▸ TASK:
Continue the piece titled "Things to be proud of" from the point where it stops, starting after its final sentence about television.

▸ STUDY TEXT:
[Start of Attachment]
Delight Springs

Tuesday, August 19, 2014

Things to be proud of

Lots of news I can use on today's Writer's Almanac.

First, fun facts for film majors like Older Daughter: it's the anniversary of the epochal day in 1829 when Louis Daguerre announced the invention of his photographic prototype, the daguerrotype. "People were afraid at first to look for any length of time at the pictures he produced. They were embarrassed by the clarity of these figures and believed that the little, tiny faces of the people in the pictures could see out at them, so amazing did the unaccustomed detail and the unaccustomed truth to nature of the first daguerreotypes appear to everyone." Plato warned us about mistaking representations for reality. But pictures are revelatory, and thanks to Louis it's possible today to major in them.

And, it's the birthday of Philo T. Farnsworth. Television can be a lot like Plato's cave, of course, but at its best it can also shine a light.
[End of Attachment]
▸ ENTRIES PROVIDED:
[Start of Attachment]
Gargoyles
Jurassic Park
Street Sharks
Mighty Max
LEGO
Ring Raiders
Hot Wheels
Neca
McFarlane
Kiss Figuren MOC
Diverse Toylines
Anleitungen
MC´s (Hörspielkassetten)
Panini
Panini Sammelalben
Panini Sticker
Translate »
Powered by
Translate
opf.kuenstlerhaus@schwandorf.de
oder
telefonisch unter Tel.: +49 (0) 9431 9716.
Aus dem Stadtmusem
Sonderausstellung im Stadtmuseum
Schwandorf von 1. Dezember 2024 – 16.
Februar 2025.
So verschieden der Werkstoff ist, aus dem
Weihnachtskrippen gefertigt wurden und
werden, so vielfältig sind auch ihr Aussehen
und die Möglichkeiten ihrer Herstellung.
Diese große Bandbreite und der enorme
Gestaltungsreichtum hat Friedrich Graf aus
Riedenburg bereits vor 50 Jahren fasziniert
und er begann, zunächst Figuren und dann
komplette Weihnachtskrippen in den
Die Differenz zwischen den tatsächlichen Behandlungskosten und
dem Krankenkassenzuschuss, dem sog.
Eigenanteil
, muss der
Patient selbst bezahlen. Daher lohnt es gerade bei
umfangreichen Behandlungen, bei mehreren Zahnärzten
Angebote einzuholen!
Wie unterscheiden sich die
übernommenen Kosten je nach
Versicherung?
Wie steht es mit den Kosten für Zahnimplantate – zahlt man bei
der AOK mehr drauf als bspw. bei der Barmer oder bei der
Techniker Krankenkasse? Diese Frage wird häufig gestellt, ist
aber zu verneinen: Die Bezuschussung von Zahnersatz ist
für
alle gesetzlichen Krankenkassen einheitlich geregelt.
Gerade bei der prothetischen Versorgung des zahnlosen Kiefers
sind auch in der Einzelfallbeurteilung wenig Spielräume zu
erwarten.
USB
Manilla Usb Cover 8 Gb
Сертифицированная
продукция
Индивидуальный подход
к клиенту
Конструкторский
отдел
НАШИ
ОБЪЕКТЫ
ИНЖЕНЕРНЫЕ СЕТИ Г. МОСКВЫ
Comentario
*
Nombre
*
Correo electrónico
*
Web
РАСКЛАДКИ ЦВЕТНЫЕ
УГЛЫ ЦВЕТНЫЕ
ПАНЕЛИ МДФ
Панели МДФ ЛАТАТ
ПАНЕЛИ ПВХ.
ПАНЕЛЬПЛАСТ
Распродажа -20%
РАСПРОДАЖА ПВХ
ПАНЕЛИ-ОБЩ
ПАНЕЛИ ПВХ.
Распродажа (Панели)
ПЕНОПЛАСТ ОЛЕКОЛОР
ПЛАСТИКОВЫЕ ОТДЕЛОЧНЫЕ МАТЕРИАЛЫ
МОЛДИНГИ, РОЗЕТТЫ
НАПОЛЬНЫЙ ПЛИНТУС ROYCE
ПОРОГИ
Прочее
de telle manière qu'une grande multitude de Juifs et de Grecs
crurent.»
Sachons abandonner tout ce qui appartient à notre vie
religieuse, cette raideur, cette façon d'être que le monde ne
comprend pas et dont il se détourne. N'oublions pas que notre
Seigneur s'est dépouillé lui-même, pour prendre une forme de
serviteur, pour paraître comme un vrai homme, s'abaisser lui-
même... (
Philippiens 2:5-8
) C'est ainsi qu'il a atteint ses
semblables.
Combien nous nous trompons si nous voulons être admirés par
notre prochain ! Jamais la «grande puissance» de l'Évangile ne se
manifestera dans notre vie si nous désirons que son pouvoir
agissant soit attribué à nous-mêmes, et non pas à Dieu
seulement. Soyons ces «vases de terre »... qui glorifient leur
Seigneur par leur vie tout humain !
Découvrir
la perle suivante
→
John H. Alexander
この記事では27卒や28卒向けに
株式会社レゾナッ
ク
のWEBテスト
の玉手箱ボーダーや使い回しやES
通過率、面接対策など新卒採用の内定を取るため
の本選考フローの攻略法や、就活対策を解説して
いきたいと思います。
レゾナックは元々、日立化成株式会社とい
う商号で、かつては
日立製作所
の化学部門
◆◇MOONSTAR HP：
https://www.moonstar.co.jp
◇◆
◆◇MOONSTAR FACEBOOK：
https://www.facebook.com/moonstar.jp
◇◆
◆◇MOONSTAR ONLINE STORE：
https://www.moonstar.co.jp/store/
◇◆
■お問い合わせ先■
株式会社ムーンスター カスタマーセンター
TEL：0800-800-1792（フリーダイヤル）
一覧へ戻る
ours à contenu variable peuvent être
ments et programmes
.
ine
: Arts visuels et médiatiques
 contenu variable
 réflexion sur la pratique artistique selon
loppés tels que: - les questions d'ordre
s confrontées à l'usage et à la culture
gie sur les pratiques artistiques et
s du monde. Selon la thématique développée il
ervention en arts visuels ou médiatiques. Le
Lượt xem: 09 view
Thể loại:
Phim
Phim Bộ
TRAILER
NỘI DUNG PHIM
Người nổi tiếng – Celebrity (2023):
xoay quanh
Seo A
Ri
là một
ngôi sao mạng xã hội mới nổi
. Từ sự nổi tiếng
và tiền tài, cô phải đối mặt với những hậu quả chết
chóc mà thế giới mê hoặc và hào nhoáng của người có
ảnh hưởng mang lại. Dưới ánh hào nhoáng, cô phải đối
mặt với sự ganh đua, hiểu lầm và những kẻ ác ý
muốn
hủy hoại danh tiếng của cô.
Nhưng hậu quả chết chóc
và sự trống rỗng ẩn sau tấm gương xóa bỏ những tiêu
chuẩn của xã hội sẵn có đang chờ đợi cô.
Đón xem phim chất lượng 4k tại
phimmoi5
[End of Attachment]
▸ YOUR RESPONSE:
Funnest fact of all, today: it's the birthday of The Great Bird of the Galaxy, Gene Roddenberry, who gave us Kirk and Spock and Sulu et al. 
Star Trek was the first sci-fi series to depict a generally peaceful future, and that came from Roddenberry's fundamental optimism about the human race. "It speaks to some basic human needs," he said in 1991, "that there is a tomorrow — it's not all going to be over in a big flash and a bomb, that the human race is improving, that we have things to be proud of as humans. No, ancient astronauts did not build the pyramids — human beings built them because they're clever and they work hard. And Star Trek is about those things."
Gene went out with style, aboard the space shuttle Columbia in '92. NASA then honored him for "distinguished service to the Nation and the human race in presenting the exploration of space as an exciting frontier and a hope for the future." It's too easy to give up on that, in these days of destruction. 

But we must keep reminding ourselves: Ferguson, MO.,  near the University of Missouri-St. Louis where I first matriculated back when Gene was still dreaming up strange new worlds and a hopeful human future, is still just a small corner of the galaxy.